Steps To Curb Short Circuiting of Mining Fiscal Linkages

Zimbabwe’s socio-economic development plan, the Transitional Stabilization Plan (TSP) is hinged on mining. This is not surprising because the country is endowed with world class mineral deposits in form of gold, platinum, lithium and chrome among others. Therefore, it is important for Parliament to increasingly hold more to account government and industry, on how mining fiscal linkages are leveraged to promote progressive realization socio-economic rights of citizens – health and education, for instance.

To help achieve this important milestone, the Zimbabwe Environmental Law Association (ZELA) facilitated a one-day workshop to upskill knowledge of Parliament Portfolio Committee on Budget, Finance and Economic Development on mining fiscal transparency challenges, opportunities and progress recorded. The workshop was held on Friday, 24 May at Cresta Lodge, Harare.

Community members from resource rich areas of Gwanda, Zvishavane and Mutare took part in the workshop. The Zimbabwe Revenue Authority (ZIMRA), the country’s tax administrators delivered a presentation on mining taxation, ZELA ventilated mineral revenue transparency and accountability issues, and PACT clarified linkages between mining and development.

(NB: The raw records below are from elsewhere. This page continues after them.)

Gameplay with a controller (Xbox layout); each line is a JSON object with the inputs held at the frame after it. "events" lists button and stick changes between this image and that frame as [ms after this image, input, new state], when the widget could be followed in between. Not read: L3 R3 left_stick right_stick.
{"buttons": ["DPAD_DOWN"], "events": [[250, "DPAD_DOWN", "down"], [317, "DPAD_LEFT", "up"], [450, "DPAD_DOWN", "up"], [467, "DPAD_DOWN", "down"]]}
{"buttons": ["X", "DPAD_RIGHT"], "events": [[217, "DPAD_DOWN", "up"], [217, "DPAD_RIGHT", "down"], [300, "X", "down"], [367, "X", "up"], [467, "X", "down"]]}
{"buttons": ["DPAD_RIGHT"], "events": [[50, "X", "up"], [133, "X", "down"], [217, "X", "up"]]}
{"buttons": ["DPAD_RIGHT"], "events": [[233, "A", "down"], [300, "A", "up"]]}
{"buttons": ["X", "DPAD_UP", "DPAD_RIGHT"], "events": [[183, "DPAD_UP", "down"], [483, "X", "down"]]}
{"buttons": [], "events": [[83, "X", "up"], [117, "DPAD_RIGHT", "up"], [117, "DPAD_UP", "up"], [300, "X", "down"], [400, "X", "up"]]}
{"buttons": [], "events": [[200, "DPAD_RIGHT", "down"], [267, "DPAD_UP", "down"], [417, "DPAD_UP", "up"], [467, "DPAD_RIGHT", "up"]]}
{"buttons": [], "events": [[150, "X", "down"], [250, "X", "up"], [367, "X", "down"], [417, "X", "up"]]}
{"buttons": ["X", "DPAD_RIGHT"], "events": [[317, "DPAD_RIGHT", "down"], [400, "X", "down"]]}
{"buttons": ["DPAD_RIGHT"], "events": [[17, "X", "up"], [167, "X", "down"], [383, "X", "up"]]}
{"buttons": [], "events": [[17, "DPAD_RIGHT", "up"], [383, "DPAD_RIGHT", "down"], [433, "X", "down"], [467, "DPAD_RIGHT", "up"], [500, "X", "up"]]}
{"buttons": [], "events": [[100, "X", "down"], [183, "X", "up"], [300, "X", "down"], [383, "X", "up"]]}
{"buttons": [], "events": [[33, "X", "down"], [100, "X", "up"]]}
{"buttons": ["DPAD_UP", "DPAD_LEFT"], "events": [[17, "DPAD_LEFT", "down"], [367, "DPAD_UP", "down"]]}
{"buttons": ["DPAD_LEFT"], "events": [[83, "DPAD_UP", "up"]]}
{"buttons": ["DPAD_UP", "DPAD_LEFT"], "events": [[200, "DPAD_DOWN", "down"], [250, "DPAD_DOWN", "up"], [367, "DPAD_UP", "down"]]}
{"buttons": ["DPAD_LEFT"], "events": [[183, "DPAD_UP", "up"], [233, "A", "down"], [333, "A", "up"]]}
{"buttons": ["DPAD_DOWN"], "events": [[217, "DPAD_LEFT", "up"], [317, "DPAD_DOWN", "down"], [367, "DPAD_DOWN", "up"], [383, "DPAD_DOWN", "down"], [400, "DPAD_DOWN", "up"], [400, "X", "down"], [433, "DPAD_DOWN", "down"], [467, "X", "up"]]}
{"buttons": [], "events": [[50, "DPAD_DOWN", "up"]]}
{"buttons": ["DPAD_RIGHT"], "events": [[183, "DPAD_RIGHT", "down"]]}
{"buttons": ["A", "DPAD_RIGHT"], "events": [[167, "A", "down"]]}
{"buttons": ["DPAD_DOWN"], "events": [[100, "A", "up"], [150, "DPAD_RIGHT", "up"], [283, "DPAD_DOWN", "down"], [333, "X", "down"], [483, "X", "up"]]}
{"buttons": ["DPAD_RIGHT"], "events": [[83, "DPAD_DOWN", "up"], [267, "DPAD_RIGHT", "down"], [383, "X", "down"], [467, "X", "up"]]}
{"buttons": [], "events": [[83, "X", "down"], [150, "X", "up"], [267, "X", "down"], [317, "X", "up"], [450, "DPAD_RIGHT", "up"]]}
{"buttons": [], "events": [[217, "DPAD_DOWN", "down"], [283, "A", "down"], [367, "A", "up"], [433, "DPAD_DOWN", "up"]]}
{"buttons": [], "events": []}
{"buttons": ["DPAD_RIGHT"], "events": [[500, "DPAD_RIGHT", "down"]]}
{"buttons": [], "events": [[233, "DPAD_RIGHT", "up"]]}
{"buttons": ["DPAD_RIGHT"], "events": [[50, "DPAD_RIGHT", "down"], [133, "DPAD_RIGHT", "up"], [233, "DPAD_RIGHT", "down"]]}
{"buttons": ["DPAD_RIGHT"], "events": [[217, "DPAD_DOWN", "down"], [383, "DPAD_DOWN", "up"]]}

Under listed are critical action points to enhance mining sector fiscal linkages, mainly for Parliament Portfolio Committee on Budget Finance and Economic Development

  • Since 2011, government repeatedly made empty promises to implement the Extractive Industries Transparency Initiative (EITI) or its home-grown version, the Zimbabwe Mining Revenue Transparency Initiative (ZMRTI). EITI is a global best practice on mineral revenue transparency, which enables public scrutiny on mining sector and its contribution to development, tax revenue mainly. This time around, the Parliament must exercise its oversight role to ensure that the Ministry of Finance and Ministry of Mines come up with a clear EITI implementation which they will regularly monitor.
  • Even though Section 34A (3a) of the Revenue Authority Act estops the Zimbabwe Revenue Authority (ZIMRA) from sharing client information on taxes, there is room for improvement to enhance mineral revenue transparency. For example, ZIMRA can disclose mining sector performance per each revenue head corporate income tax (CIT), withholding taxes, customs duty, value added tax (VAT), and Pay As You Earn (PAYE) among others. Further, disclosures can be disaggregated to show how major minerals like platinum, gold, diamonds and chrome performing per revenue head.
  • Tax incentives are a discount on tax revenue and they must be publicly accounted for. ZIMRA’ tax revenue performance reports, therefore, must be refined to account for the cost of tax incentives. Creditably, the 2019 National Budget Statement recommended the development of “a tax incentive monitoring and evaluation framework to facilitate the management of timed tax expenditures as well as to inform Cost Benefit Analysis of tax expenditures by Treasury, on an annual basis, with effect from 1 January 2019.” Parliament must hold to account the Ministry of Finance and ZIMRA on how tax incentives are accounted for in line with policy position of the 2019 National Budget Statement.
  • Parliament should follow up on Platinum royalties which were reduced by the 2018 FinanceAct from 10% to 2.5% to ensure that there is equal treatment for all players. The 2018 National Budget Statement which triggered this development promised that by August 2019, the platinum royalties will be reviewed. This is getting close and it is important for Parliament to ensure that platinum royalties are reviewed accordingly to maximise revenue flows to the treasury.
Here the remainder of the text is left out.